§ Records for this task:
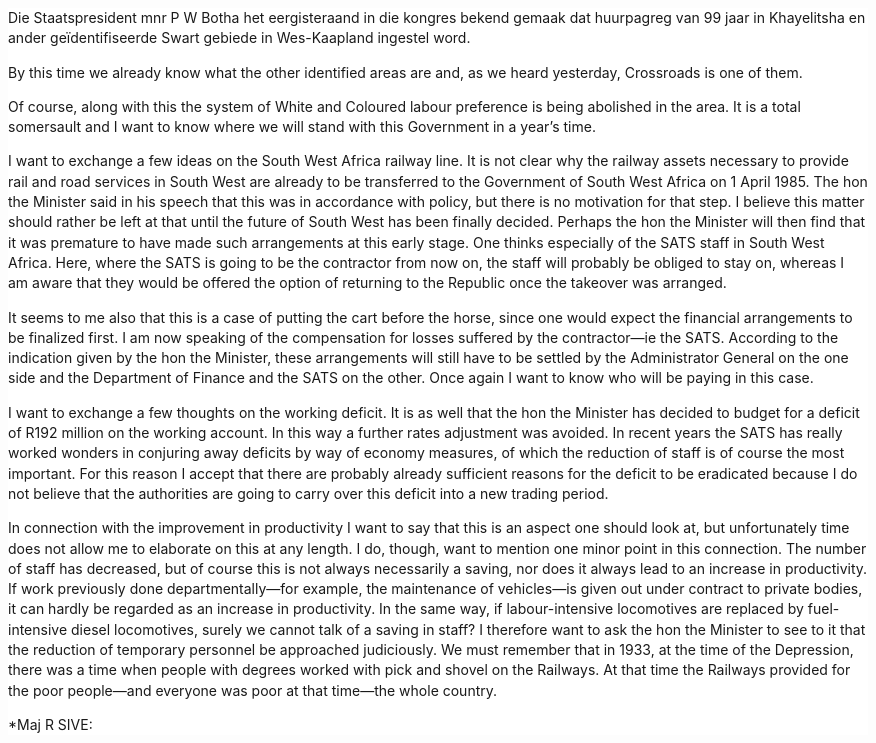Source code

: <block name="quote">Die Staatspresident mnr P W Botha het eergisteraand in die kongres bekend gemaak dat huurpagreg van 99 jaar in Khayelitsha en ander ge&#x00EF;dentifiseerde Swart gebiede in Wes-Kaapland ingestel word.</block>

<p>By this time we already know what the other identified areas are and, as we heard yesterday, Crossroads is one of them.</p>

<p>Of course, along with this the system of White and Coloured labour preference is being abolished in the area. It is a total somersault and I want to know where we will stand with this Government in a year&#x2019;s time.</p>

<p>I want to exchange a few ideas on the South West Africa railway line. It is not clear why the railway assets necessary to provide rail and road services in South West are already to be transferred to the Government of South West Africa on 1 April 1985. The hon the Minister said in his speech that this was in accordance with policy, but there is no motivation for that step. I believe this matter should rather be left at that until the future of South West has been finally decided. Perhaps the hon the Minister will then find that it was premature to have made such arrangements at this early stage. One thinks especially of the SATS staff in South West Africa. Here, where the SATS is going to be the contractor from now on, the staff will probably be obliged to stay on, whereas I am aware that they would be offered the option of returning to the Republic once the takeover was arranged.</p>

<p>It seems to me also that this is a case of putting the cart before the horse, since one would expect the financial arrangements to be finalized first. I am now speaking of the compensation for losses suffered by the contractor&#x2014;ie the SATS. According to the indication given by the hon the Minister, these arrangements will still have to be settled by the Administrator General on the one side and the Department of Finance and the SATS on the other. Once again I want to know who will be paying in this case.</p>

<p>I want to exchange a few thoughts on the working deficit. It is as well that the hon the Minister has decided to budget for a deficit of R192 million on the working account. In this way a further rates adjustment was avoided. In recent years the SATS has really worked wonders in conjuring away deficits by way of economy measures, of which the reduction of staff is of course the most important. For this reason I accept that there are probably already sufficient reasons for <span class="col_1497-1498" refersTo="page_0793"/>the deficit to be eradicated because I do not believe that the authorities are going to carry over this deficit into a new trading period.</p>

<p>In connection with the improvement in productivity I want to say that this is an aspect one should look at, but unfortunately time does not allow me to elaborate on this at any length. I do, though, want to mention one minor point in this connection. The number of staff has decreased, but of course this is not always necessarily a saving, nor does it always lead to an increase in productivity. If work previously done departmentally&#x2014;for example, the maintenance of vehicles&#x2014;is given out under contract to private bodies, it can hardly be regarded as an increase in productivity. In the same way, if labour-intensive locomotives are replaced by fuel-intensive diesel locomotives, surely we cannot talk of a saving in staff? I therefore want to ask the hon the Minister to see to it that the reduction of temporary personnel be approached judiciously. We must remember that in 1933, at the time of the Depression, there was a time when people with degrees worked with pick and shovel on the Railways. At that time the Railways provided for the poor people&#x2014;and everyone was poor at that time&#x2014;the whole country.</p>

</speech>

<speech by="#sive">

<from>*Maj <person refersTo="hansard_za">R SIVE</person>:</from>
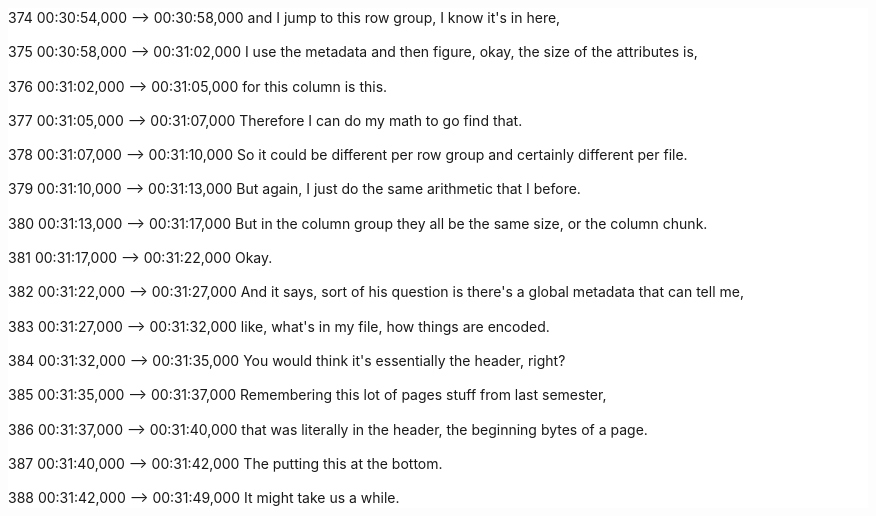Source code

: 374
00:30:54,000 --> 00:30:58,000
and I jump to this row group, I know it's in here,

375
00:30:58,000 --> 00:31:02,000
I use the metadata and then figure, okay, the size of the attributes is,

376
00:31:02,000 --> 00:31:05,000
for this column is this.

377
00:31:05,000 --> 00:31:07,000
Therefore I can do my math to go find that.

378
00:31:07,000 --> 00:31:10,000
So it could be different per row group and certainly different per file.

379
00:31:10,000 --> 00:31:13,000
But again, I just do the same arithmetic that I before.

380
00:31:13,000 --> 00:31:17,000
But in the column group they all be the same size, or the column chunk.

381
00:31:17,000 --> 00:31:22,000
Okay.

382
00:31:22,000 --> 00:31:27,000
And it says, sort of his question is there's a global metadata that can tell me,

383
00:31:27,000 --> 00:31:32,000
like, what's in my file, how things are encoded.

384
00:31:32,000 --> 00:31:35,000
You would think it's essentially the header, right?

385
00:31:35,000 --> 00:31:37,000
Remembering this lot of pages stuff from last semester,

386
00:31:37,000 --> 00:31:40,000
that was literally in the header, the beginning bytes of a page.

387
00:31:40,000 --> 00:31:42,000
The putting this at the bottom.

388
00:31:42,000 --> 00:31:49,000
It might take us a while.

§ Exercise: Reproduce the source text of every record above verbatim, omitting the pictures.

§ Solution:
Source code

: <block name="quote">Die Staatspresident mnr P W Botha het eergisteraand in die kongres bekend gemaak dat huurpagreg van 99 jaar in Khayelitsha en ander ge&#x00EF;dentifiseerde Swart gebiede in Wes-Kaapland ingestel word.</block>

<p>By this time we already know what the other identified areas are and, as we heard yesterday, Crossroads is one of them.</p>

<p>Of course, along with this the system of White and Coloured labour preference is being abolished in the area. It is a total somersault and I want to know where we will stand with this Government in a year&#x2019;s time.</p>

<p>I want to exchange a few ideas on the South West Africa railway line. It is not clear why the railway assets necessary to provide rail and road services in South West are already to be transferred to the Government of South West Africa on 1 April 1985. The hon the Minister said in his speech that this was in accordance with policy, but there is no motivation for that step. I believe this matter should rather be left at that until the future of South West has been finally decided. Perhaps the hon the Minister will then find that it was premature to have made such arrangements at this early stage. One thinks especially of the SATS staff in South West Africa. Here, where the SATS is going to be the contractor from now on, the staff will probably be obliged to stay on, whereas I am aware that they would be offered the option of returning to the Republic once the takeover was arranged.</p>

<p>It seems to me also that this is a case of putting the cart before the horse, since one would expect the financial arrangements to be finalized first. I am now speaking of the compensation for losses suffered by the contractor&#x2014;ie the SATS. According to the indication given by the hon the Minister, these arrangements will still have to be settled by the Administrator General on the one side and the Department of Finance and the SATS on the other. Once again I want to know who will be paying in this case.</p>

<p>I want to exchange a few thoughts on the working deficit. It is as well that the hon the Minister has decided to budget for a deficit of R192 million on the working account. In this way a further rates adjustment was avoided. In recent years the SATS has really worked wonders in conjuring away deficits by way of economy measures, of which the reduction of staff is of course the most important. For this reason I accept that there are probably already sufficient reasons for <span class="col_1497-1498" refersTo="page_0793"/>the deficit to be eradicated because I do not believe that the authorities are going to carry over this deficit into a new trading period.</p>

<p>In connection with the improvement in productivity I want to say that this is an aspect one should look at, but unfortunately time does not allow me to elaborate on this at any length. I do, though, want to mention one minor point in this connection. The number of staff has decreased, but of course this is not always necessarily a saving, nor does it always lead to an increase in productivity. If work previously done departmentally&#x2014;for example, the maintenance of vehicles&#x2014;is given out under contract to private bodies, it can hardly be regarded as an increase in productivity. In the same way, if labour-intensive locomotives are replaced by fuel-intensive diesel locomotives, surely we cannot talk of a saving in staff? I therefore want to ask the hon the Minister to see to it that the reduction of temporary personnel be approached judiciously. We must remember that in 1933, at the time of the Depression, there was a time when people with degrees worked with pick and shovel on the Railways. At that time the Railways provided for the poor people&#x2014;and everyone was poor at that time&#x2014;the whole country.</p>

</speech>

<speech by="#sive">

<from>*Maj <person refersTo="hansard_za">R SIVE</person>:</from>
Source code

: 374
00:30:54,000 --> 00:30:58,000
and I jump to this row group, I know it's in here,

375
00:30:58,000 --> 00:31:02,000
I use the metadata and then figure, okay, the size of the attributes is,

376
00:31:02,000 --> 00:31:05,000
for this column is this.

377
00:31:05,000 --> 00:31:07,000
Therefore I can do my math to go find that.

378
00:31:07,000 --> 00:31:10,000
So it could be different per row group and certainly different per file.

379
00:31:10,000 --> 00:31:13,000
But again, I just do the same arithmetic that I before.

380
00:31:13,000 --> 00:31:17,000
But in the column group they all be the same size, or the column chunk.

381
00:31:17,000 --> 00:31:22,000
Okay.

382
00:31:22,000 --> 00:31:27,000
And it says, sort of his question is there's a global metadata that can tell me,

383
00:31:27,000 --> 00:31:32,000
like, what's in my file, how things are encoded.

384
00:31:32,000 --> 00:31:35,000
You would think it's essentially the header, right?

385
00:31:35,000 --> 00:31:37,000
Remembering this lot of pages stuff from last semester,

386
00:31:37,000 --> 00:31:40,000
that was literally in the header, the beginning bytes of a page.

387
00:31:40,000 --> 00:31:42,000
The putting this at the bottom.

388
00:31:42,000 --> 00:31:49,000
It might take us a while.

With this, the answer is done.